Seen Seventh Seal. Suddenly Sideways Sucks.

by Phil Gladwin on July 27, 2007

Announcing my Campaign for Real Movies. By which I mean movies for adults. No, not dodgy films with nude people, but movies made for a grown up sensibility. The amount of press Sideways got for being in any way concerned with real emotional issues was staggering. If you didn’t know any better you might think it was a good movie.

 But I saw The Seventh Seal last night.

Compare and contrast.

Sideways: easy sentimentality, glossy and pointless photo montages, cutesy likeable characters who go a bit astray but sort it out in the end, a clear moral, a highly marketable soundtrack; some pretty landscape; an anaemic discussion about wine and a general vacuousness that you only notice when you go home and realise you have forgotten the movie by the next morning.

The Seventh Seal: Hard, harsh land and seascape shot in silvery monochrome; a huge, unresolved debate about Life, Death, God, Faith and Fear; oblique, subtle, storytelling; a story that doesn’t seem to flow in any conventional sense; a mighty hero who battles Death himself; actors utterly embedded in the reality of their characters;  the death of most of the leads by the end; the failure of God to deliver anything of real intellectual sustenance; Death as a persistent and predatory real character; and the most powerful life affirming ending I have seen in years. 

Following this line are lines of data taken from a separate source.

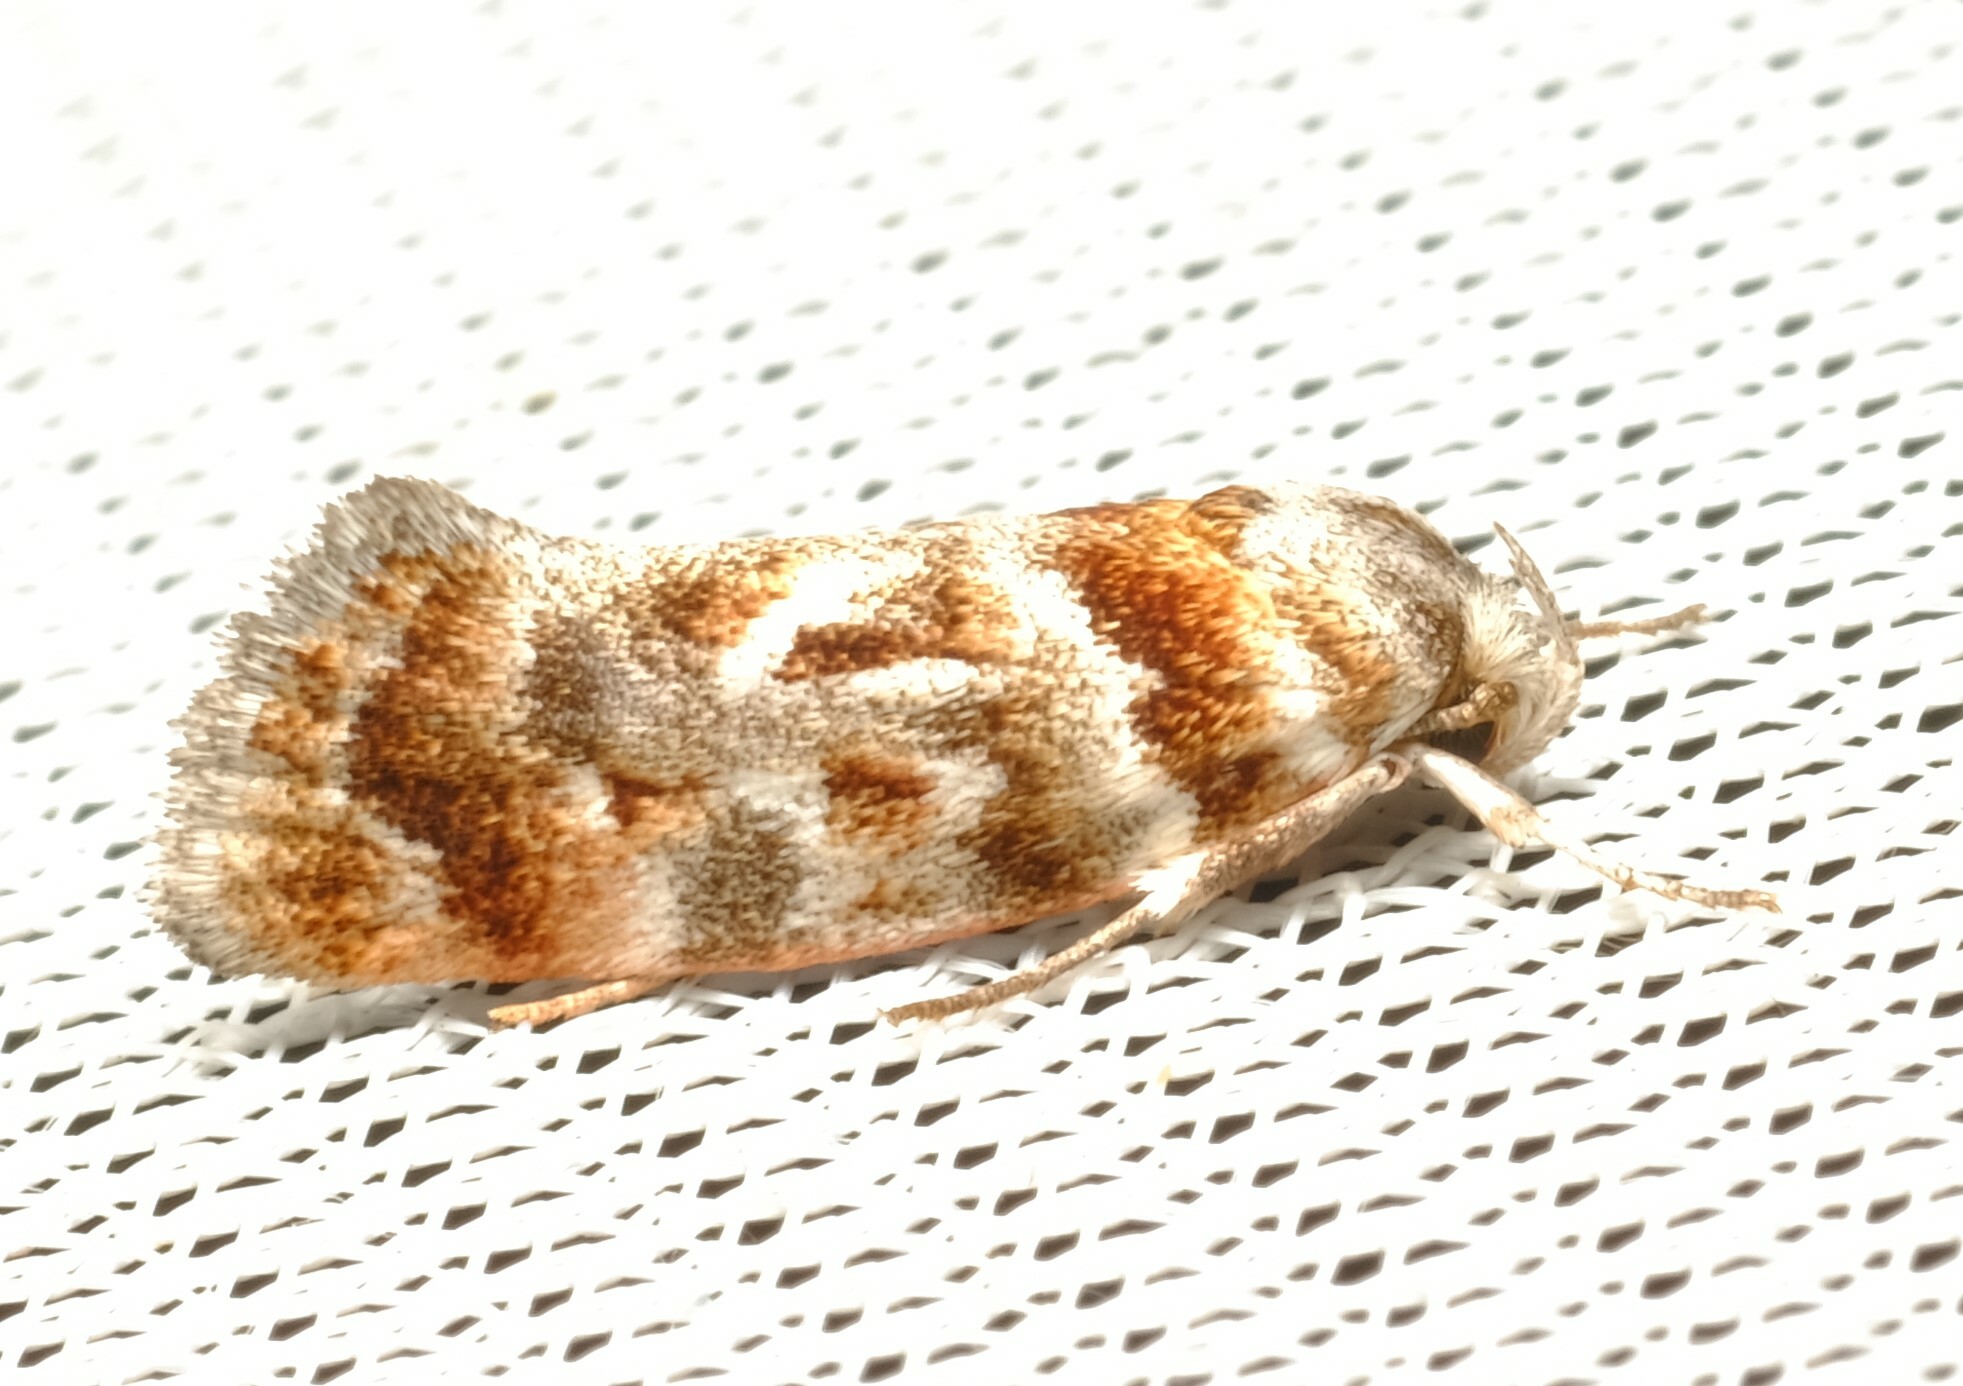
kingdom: Animalia
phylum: Arthropoda
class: Insecta
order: Lepidoptera
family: Oecophoridae
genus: Acmotoma
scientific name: Acmotoma magniferella
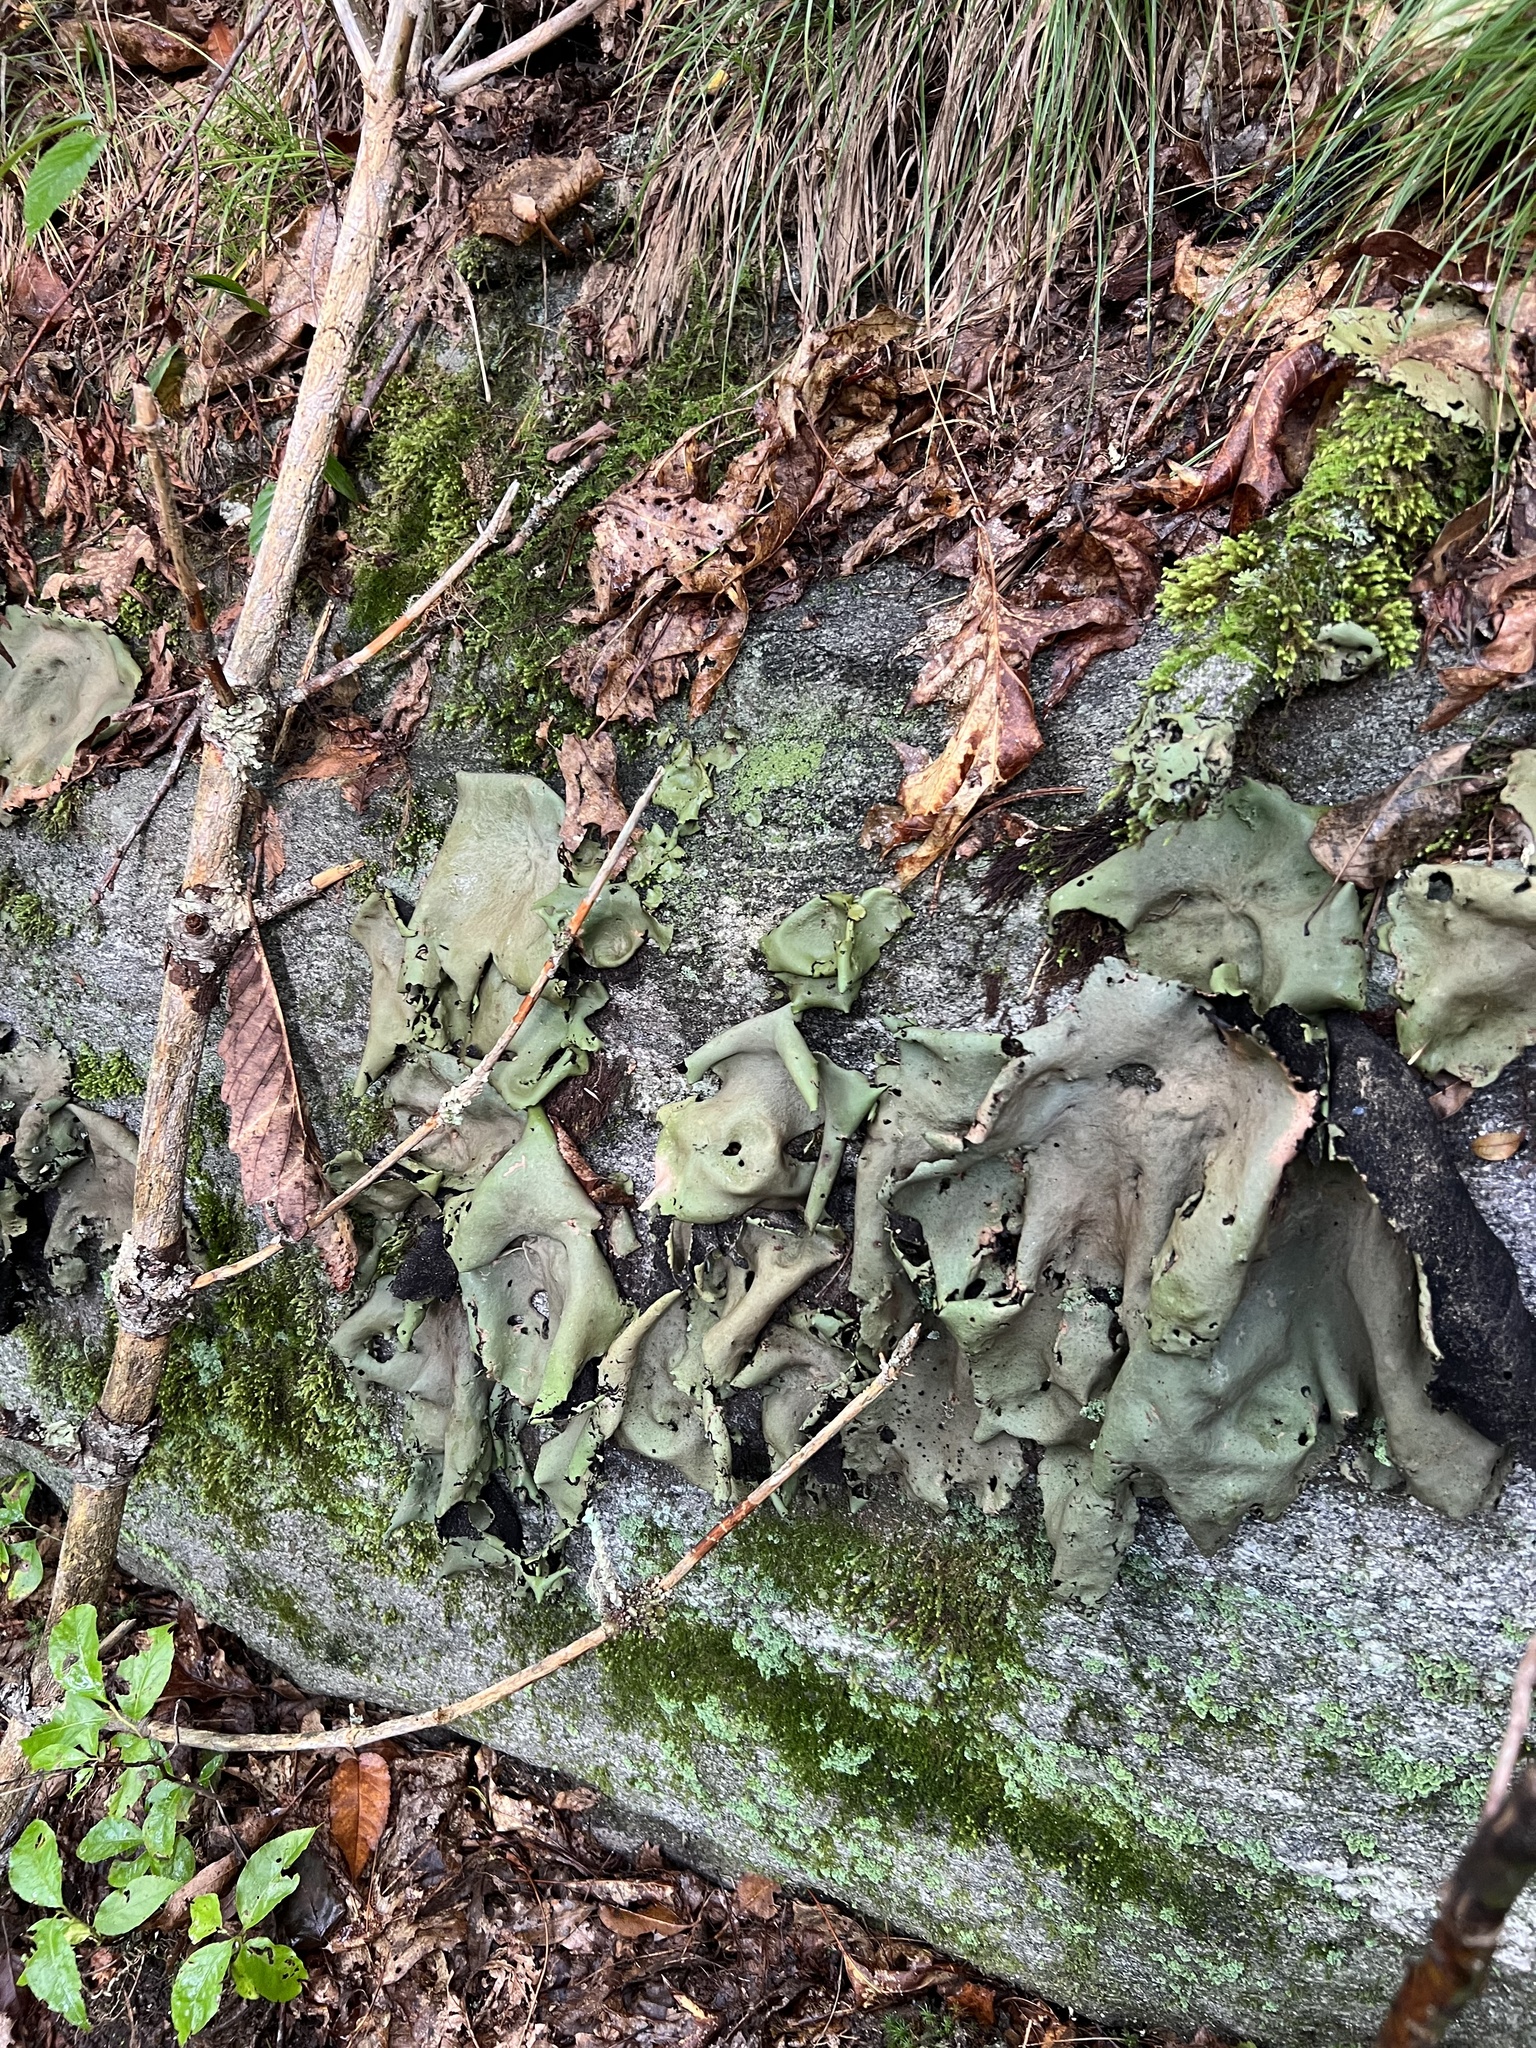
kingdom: Fungi
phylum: Ascomycota
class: Lecanoromycetes
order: Umbilicariales
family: Umbilicariaceae
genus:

Well, I know which I’d rather see.  It’s 50 years old, but it rocks. As they say.

Time to reclaim the cinema for the real movies. Will you PLEASE join me in voting with our feet?

Do we really have to let them make Shrek 4?

{ 6 comments… read them below or add one }

Johnno July 29, 2007 at 10:43 pm

Sounds like a bundle of laughs! I know what you mean, but does it have to be so serious all the time??

Frankk July 29, 2007 at 10:47 pm

I’d just like it to be that serious some of the time.

AE July 30, 2007 at 2:07 pm

I think in today’s world the media and especially the movie industry is simply catering to the mass of attention deficit disorder currently taking over the world. I know I’m guilty of watching two or three shows, while checking my e-mail and surfing the net. The surface approach is the only way to keep people coming back, after they zone out because they’ll simply move on if the story is too deep to get back into.
Don’t get me wrong I love movies and shows with deep intellectual content and hard won character realizations of the world and our place in it, but it still have to compete with the audience of today that wants to know everything about everything in a 60second newsreel.

As for Shrek 4, can’t anyone have an original thought anymore! I’ll vote for this, no more sequels!

Frankk July 30, 2007 at 5:19 pm

You’re absolutely right of course – and I sense a real change in dramatic storytelling coming – some hybrid form emerging out the fact that tv advertising is dropping like a bomb because everyone is flicking around the internet getting pinged by their various interests every 30 seconds. The networks are going to have to come up with something radical that combines our need for stories with their need to sell ad space. (Or rather, we writers. If anyone’s got any ideas they should get pitching. I think they’d bite your hand off.)

Until that happens, when it works, good drama still works – for me anyway, I still love the midnight sessions with a DVD box set of my choice. Deep involvement and immersion in a story still wins out over Myspace. Just.

Amit July 30, 2007 at 8:47 pm

Frankk, I agree with you entirely. In Mumbai(India) it is difficult to get to see such movies as Seventh Seal by Bergman , but I downloaded the script because Bergman is my favourite Director. While reading, I must have laughed and cried many times for the shear beauty of script writing and visualized what a wonder Bergman must have done on screen. And how much I thanked his departed soul for having given such a gem of a script and such a deep and thoughtful dialogue. I have seen so many of his movies in Delhi(India)back in sixties and seventies, mostly in film festival retrospective, and Seventh Seal was never shown, then. I do miss the movies of that era, and good movies are so few now a days from Hollywood. I disagree that movies need only be shallow entertainment. And who define entertainment. A story that is intelligently (In audio Video sense) narrated with serious theme as backdrop , that makes you think and contemplate can as well be joyfull experience for many. Why entertainment means restricting yourself to forgettable movies.This I would call a scapism, avoiding to enrich yourself and make you more sensitive. It is my first visit to your blog and I am so happy it starts from your admiration of my favourite script Seventh Seal. I am sure world will once again get back to an era of beautiful story narration of sixtees and seventies…telling contemporary stories with sensibilities of that era , where use of high technology in film making will add to story narration rather than substracting.